2.2.4 Read Rule for Dynamic Data Endian in Memory Mapped Mode 2.2.4

The dynamic data endian refers to a data endian in which data reading rules are output correspondingly according to different data access types in memory mapped mode (hereinafter referred to as “dynamic endian rule”).

  • The dynamic endian rule applies only when QSPI works in memory mapped mode.

  • The typical application scenario of the dynamic endian rule is the read and write operations of QSPI PSRAM devices.

  • The dynamic endian rule takes precedence over the static endian rule. If both dynamic and static endian rules are enabled simultaneously, the system will only respond to the dynamic endian rule.

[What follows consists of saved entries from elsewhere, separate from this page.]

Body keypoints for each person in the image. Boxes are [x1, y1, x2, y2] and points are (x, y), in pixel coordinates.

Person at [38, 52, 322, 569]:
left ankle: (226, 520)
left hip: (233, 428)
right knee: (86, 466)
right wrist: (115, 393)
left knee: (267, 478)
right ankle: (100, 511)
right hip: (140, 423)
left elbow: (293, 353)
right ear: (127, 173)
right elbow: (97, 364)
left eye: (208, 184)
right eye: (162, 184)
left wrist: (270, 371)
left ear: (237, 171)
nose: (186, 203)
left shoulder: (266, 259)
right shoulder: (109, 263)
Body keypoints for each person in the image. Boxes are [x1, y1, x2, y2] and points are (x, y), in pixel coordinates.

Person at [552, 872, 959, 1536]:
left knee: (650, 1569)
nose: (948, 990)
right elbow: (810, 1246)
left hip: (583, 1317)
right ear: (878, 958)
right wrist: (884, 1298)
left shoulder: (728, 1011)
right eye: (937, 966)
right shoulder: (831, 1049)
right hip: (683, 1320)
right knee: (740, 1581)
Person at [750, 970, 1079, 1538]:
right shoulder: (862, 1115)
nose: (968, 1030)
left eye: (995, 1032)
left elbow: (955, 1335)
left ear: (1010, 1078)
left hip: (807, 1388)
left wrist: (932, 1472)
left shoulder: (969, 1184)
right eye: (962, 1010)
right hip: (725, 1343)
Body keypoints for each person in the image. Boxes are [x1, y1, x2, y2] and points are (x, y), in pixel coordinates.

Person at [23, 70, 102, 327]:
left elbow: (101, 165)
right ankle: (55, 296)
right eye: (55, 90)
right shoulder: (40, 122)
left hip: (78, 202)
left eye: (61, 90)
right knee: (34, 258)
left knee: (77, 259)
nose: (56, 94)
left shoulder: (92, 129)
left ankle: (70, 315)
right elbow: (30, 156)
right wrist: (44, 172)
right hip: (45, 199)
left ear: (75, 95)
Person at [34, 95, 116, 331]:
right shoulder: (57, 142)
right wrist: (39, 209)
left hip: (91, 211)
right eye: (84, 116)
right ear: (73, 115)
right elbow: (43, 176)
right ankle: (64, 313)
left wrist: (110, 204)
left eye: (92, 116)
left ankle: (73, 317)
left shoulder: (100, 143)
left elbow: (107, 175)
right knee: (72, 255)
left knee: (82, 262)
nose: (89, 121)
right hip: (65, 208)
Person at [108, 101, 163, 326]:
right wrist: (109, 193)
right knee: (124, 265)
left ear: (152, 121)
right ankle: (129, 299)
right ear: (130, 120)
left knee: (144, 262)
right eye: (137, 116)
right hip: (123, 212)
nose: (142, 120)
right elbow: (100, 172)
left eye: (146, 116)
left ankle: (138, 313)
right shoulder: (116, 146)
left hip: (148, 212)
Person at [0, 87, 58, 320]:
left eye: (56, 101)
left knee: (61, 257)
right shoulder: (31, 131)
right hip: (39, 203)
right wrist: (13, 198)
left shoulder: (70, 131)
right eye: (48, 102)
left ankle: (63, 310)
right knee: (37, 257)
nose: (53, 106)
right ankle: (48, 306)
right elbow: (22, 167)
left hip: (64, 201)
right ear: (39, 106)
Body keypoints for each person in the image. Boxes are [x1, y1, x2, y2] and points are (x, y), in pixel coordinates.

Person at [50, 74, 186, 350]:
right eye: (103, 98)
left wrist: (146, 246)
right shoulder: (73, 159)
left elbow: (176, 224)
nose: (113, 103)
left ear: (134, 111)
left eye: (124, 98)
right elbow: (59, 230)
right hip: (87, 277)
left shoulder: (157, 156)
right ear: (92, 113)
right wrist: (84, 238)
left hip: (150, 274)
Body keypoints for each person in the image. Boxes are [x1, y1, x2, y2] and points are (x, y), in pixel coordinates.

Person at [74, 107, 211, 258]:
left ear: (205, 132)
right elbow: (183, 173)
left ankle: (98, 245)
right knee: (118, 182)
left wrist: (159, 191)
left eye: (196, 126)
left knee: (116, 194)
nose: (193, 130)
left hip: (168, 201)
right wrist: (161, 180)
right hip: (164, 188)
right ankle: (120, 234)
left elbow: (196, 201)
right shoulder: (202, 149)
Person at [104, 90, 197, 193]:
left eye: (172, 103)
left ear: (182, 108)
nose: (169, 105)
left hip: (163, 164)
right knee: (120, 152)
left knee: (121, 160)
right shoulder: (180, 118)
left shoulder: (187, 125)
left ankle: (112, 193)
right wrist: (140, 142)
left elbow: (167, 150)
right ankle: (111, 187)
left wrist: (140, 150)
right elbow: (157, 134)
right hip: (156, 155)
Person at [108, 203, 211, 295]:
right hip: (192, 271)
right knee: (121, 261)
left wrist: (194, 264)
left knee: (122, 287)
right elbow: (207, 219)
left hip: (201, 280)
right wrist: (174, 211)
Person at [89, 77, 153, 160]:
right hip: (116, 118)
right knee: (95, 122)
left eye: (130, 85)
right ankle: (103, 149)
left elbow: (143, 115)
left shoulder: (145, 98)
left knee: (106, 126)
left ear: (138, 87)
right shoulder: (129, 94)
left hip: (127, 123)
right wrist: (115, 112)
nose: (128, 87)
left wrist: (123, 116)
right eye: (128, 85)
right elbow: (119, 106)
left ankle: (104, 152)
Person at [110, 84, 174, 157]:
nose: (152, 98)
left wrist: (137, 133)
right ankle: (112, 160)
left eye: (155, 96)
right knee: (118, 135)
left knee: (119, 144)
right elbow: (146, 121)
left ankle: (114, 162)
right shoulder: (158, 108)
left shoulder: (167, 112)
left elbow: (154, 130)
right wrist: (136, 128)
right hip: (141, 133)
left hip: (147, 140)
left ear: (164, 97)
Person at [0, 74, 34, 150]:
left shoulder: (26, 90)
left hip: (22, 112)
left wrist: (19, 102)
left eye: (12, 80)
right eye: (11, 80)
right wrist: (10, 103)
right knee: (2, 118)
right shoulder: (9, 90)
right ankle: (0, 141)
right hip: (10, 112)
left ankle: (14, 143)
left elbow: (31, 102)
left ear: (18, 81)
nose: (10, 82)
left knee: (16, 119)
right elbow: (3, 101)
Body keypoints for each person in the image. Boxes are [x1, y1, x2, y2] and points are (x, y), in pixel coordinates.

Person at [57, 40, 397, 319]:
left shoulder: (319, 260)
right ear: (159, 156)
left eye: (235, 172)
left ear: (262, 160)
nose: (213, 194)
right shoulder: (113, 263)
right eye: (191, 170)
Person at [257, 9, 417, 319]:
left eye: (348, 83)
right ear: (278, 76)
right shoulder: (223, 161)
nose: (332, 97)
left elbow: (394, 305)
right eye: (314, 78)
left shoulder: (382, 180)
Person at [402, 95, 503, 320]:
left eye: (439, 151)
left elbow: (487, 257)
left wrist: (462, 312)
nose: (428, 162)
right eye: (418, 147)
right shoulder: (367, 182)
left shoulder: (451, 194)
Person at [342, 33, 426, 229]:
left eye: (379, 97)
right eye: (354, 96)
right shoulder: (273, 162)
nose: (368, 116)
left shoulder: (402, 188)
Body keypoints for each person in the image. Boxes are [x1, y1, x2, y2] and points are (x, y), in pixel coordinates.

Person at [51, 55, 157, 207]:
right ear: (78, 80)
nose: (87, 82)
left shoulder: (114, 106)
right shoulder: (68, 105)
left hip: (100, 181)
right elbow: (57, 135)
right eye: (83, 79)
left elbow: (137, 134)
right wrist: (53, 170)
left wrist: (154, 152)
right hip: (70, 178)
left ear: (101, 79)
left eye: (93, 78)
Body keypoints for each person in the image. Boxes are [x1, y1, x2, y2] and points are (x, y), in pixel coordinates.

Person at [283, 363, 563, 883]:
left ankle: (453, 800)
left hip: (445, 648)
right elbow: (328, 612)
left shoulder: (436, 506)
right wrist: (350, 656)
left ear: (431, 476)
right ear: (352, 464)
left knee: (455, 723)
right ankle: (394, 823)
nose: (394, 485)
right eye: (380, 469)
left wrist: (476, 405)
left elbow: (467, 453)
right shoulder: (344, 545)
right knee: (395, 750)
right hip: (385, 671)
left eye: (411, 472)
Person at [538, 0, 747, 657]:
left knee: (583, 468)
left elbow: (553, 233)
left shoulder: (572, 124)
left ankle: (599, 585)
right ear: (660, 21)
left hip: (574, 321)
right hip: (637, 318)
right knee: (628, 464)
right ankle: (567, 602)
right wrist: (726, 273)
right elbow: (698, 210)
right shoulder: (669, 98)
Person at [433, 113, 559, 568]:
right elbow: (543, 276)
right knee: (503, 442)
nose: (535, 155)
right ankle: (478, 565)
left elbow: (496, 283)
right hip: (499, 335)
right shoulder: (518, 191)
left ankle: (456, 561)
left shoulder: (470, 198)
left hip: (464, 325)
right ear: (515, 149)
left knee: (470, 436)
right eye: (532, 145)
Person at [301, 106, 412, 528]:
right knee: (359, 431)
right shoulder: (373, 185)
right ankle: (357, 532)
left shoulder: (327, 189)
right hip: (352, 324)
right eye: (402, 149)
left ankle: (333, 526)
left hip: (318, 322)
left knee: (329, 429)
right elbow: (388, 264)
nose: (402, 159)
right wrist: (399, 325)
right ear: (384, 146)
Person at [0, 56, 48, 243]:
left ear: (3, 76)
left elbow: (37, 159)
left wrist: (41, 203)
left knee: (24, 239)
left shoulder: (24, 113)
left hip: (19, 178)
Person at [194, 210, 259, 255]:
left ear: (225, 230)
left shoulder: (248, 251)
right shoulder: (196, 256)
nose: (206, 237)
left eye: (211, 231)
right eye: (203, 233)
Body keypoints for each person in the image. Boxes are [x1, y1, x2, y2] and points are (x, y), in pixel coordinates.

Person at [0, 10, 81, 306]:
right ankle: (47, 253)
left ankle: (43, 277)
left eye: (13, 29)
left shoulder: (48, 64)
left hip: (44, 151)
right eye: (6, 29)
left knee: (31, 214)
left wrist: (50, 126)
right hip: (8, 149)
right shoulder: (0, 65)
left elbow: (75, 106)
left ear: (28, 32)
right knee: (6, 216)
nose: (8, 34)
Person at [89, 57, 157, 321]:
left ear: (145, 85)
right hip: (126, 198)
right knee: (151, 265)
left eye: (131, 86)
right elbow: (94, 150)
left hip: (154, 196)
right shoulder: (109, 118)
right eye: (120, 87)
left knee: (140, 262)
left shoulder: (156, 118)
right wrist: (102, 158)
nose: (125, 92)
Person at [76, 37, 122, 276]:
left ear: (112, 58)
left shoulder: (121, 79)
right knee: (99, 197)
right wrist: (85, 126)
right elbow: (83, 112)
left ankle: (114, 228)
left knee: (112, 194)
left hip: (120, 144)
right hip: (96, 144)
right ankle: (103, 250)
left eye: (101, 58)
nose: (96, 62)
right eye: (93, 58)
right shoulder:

Under the dynamic endian rule, during read and write access, the behavior of data entering the FIFO can be adjusted to automatically adapt to mixed access of different data types. The following figures illustrate the behavior of different data types entering the QSPI FIFO during read and write operations when the dynamic endian rule is enabled. The dynamic endian rule helps maintain the consistency of writing different basic data types.

Figure 6 - Behavior of different data types entering the QSPI FIFO during write operations 1705994433614 Figure 7 - Behavior of different data types entering the QSPI FIFO during read operations 1705994466610

When initializing the memory mapping mode for QSPI PSRAM devices, the GR5526 driver will automatically enable the dynamic endian rule, ensuring that PSRAM access behavior is consistent with SRAM access behavior.